Mayor of South Bend, Indiana, and Democratic presidential candidate Pete Buttigieg faced protestors when he spoke at Dallas County Democratic Party's Johnson Jordan Dinner on Friday night in Dallas. The protestors shouted anti-gay messages referencing Buttigieg's marriage to his husband, Chasten, according to The Hill. But Buttigieg carried on through the interruptions, and when he did address them, he had a subtle but powerful rebuke.
Buttigieg was interrupted at least four times, according to CNN reporter DJ Judd, who wrote on Twitter that one protestor yelled, "Marriage is between a man and a woman!" Another yelled "Repent!" Judd wrote that after the fourth interruption, Buttigieg had a simple response for the protestor, saying that he packed his bags "for Afghanistan, to defend that man's freedom of speech... ." Buttigieg served as a lieutenant in the U.S. Navy and is a veteran of the war in Afghanistan, Military.com reported.
One of the protestors also yelled "What about the babies?," which was likely a reference to Buttigieg's pro-choice stance.
Buttigieg is the only openly gay 2020 presidential candidate, and he's faced a lot of harassment on the campaign trail so far. In mid April, while campaigning in Iowa, a protestor yelled “Remember Sodom and Gomorrah," according to Vice News, referencing biblical cities from a story that condemns sodomy.
Even then, the mayor had a measured response, saying at the time, "The good news is the condition of my soul is in the hands of God, but the Iowa caucuses are up to you," to which the crowd cheered, according to Vice.
Buttigieg is outspoken about his sexuality and has previously called out anti-LGBTQ elected officials for their views. During a speech at the LGBTQ Victory Fund National Champagne Brunch in early April, Buttigieg talked about how being gay is not a personal choice and specifically mentioned Vice President Mike Pence, who has made anti-LGBTQ statements. "That’s the thing that I wish the Mike Pences of the world would understand,” Buttigieg said, according to Vox. “That if you have a problem with who I am, your problem is not with me. Your quarrel, sir, is with my creator.” He later said that his marriage brought him "closer to God."

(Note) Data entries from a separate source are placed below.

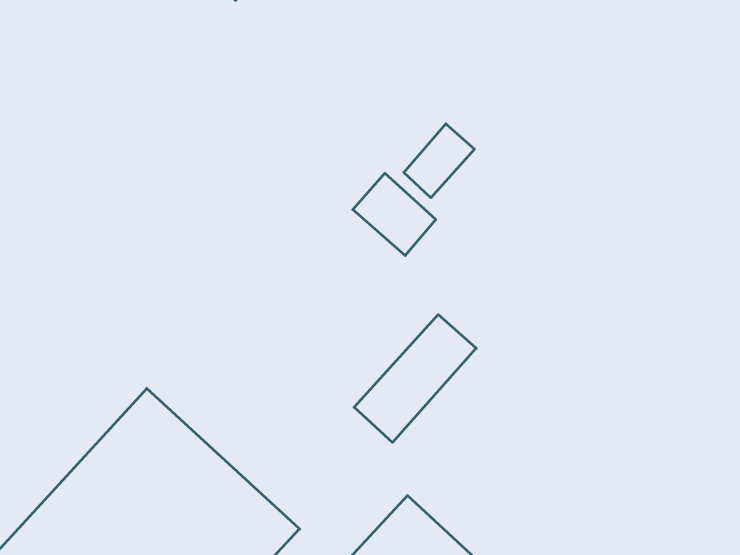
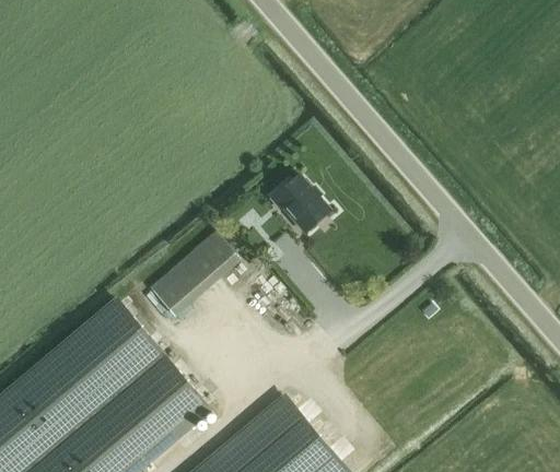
building: [404,124,474,198] -> none
building: [354,315,476,442] -> [151,233,240,316]

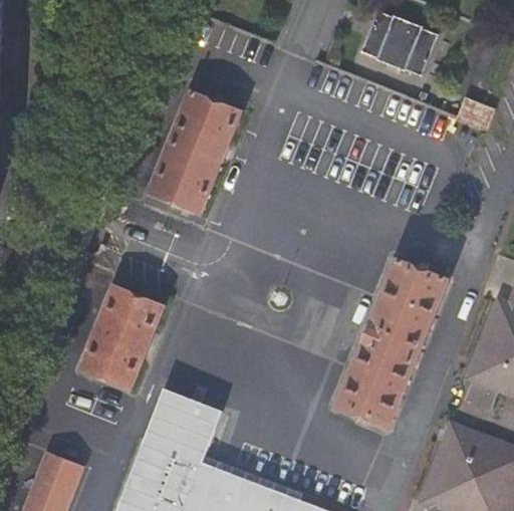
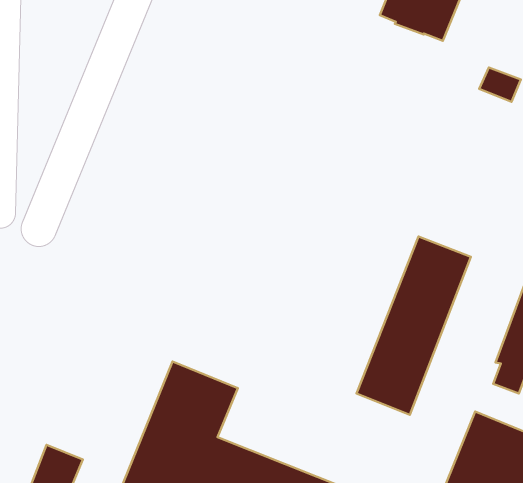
building: [150,95,238,215] -> none
building: [80,288,162,391] -> none

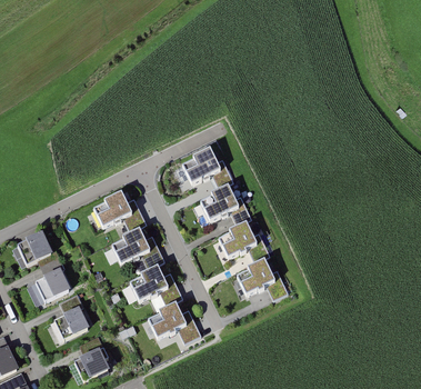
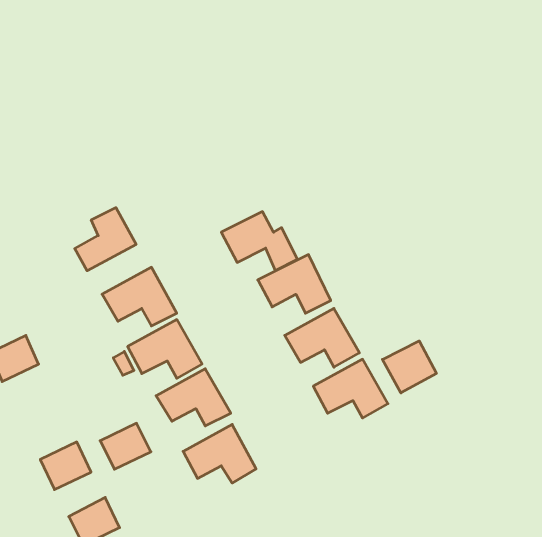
building: none -> [75,208,136,271]
building: none -> [382,341,436,393]
building: [32,272,68,305] -> [100,423,151,469]

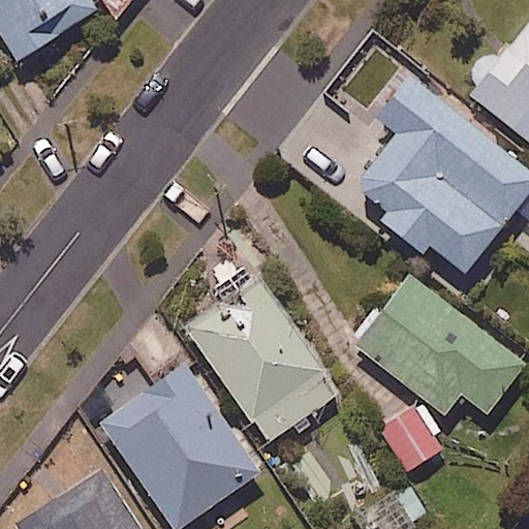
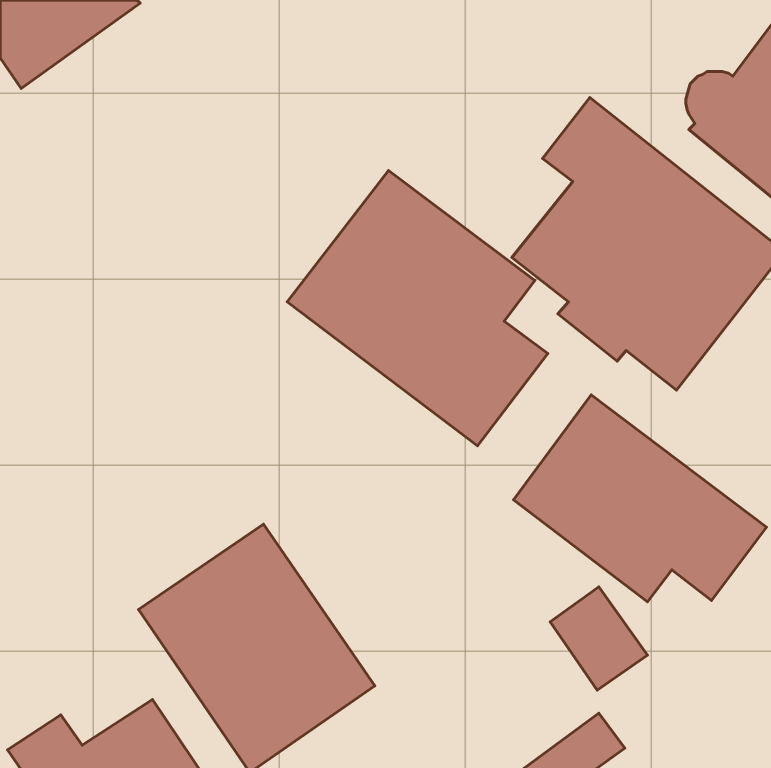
building: none -> [287,170,548,446]
building: [185,275,338,444] -> none

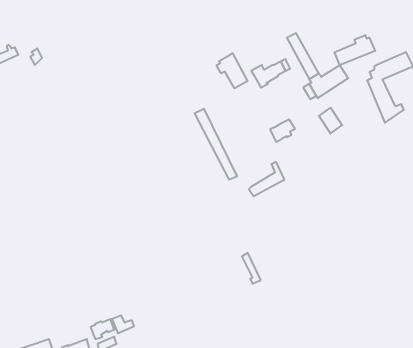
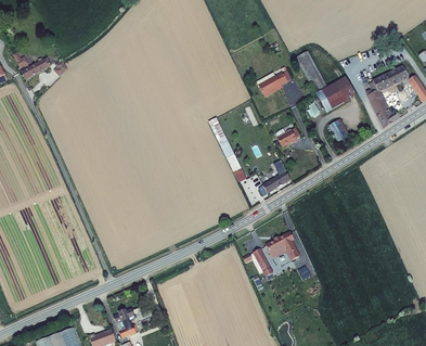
building: [335,35,375,65] -> none
building: [217,53,248,88] -> none
building: none -> [266,231,298,260]

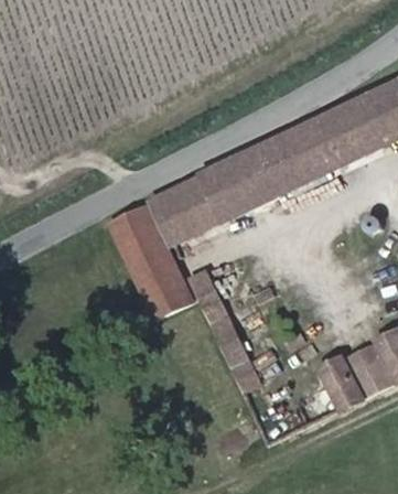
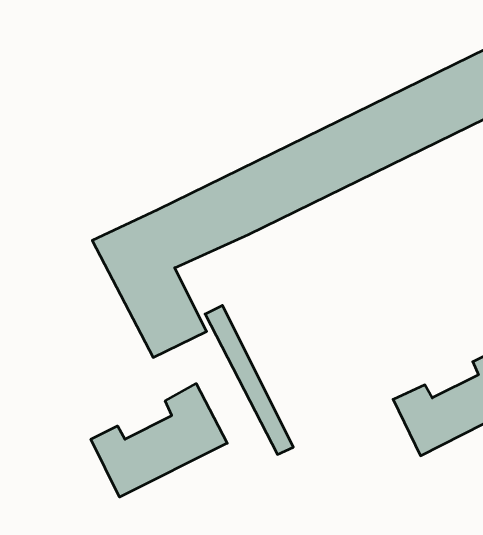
building: none -> [91,384,227,497]

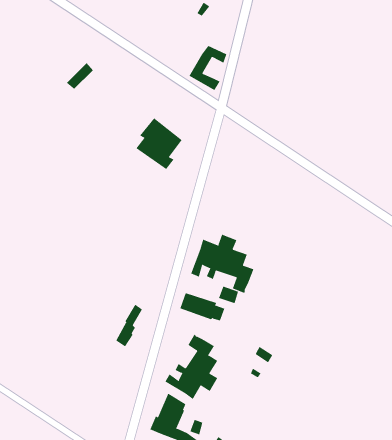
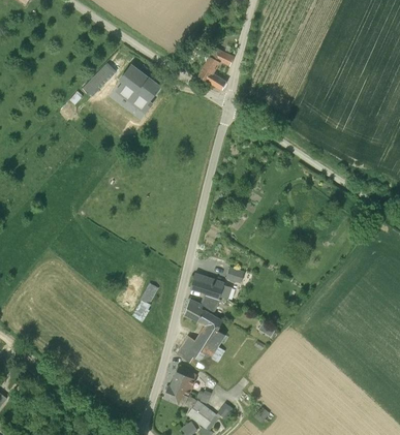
building: [136,117,182,170] -> [118,64,160,112]
building: [191,234,254,294] -> none
building: none -> [185,293,220,319]

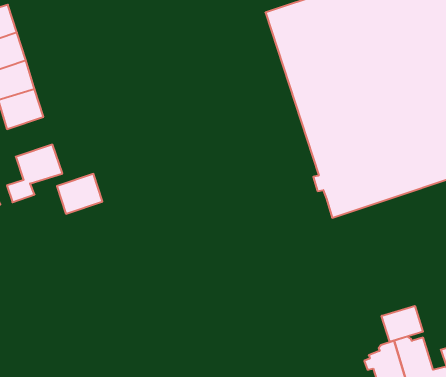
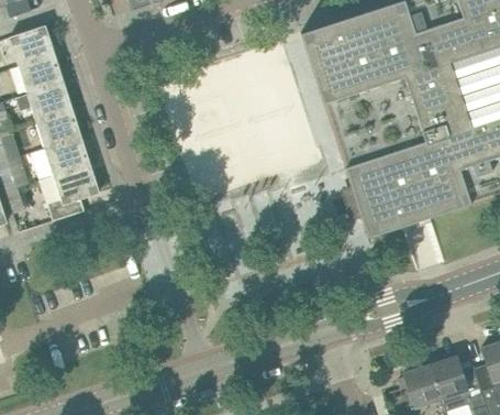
building: [57,174,102,214] -> [45,136,90,176]
building: [382,306,423,342] -> none

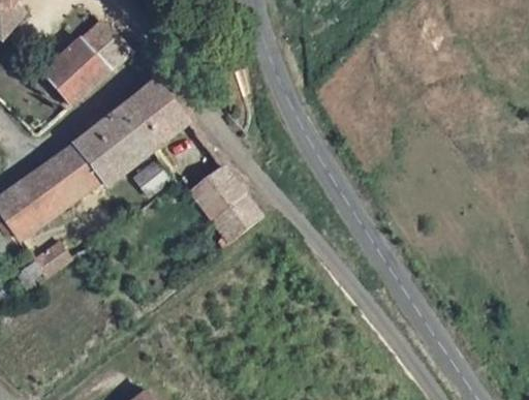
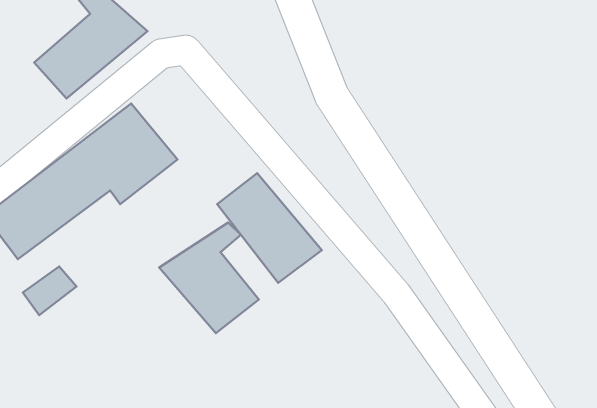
building: [118,79,195,154] -> none
building: none -> [159,223,259,333]

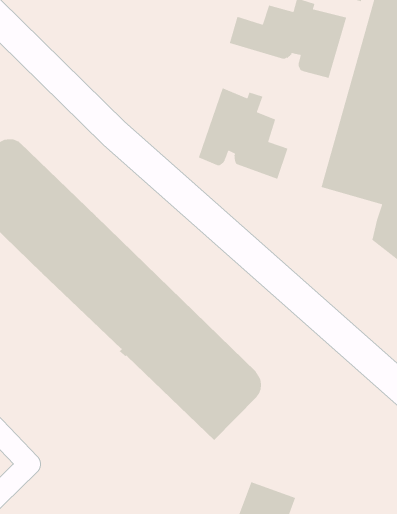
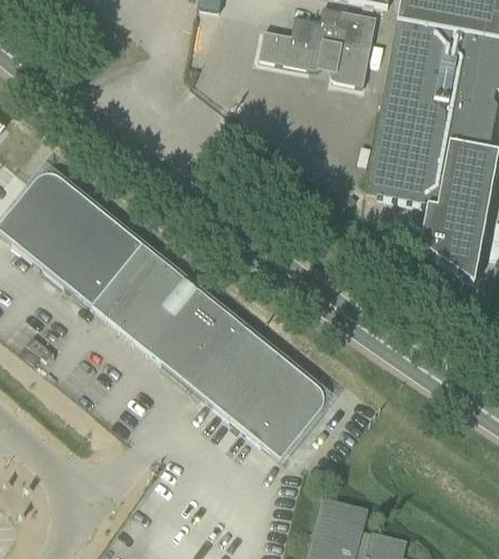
building: [198,87,289,180] -> none

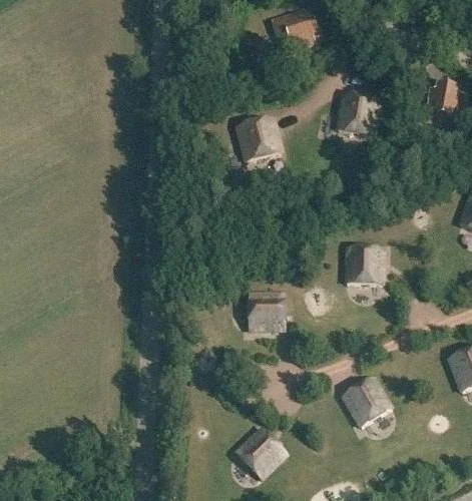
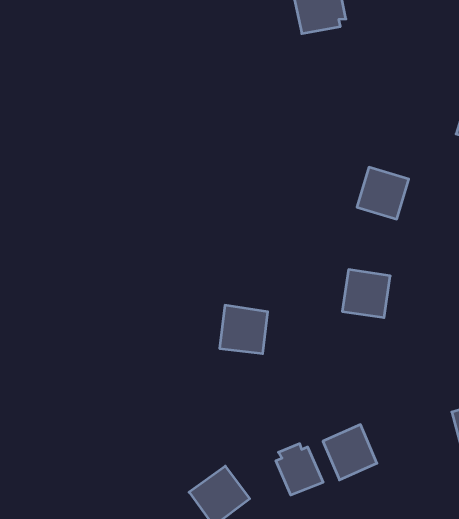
building: [338,94,379,135] -> [357,167,409,219]
building: [238,117,281,160] -> none
building: none -> [276,444,323,495]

During an appearance on CNN's New Day on April 16, Buttigieg again called out Pence. “The vice president is entitled to his religious beliefs," Buttigieg said, according to The Hill. "My problem is when those religious beliefs are used as an excuse to harm other people."
Buttigieg said that "was a huge issue for us in Indiana when he advanced a discriminatory bill in 2015 under the guise of religious freedom, that said it was lawful to discriminate, provided you invoked religion as your excuse" — a reference to the Religious Freedom Restoration Act, which Pence signed into law and which triggered protests and boycotts.
Former Texas Congressman and 2020 presidential hopeful Beto O'Rourke also tweeted in defense of Buttigieg after his Friday evening speech. He wrote, "Texans don’t stand for this kind of homophobia and hatred. Mayor Pete, we are grateful you came to Texas and hope to see you and Chasten back again soon."
Given Buttigieg's response to the hecklers and his commitment to speaking openly about his sexuality, it doesn't look like he'll be backing down anytime soon.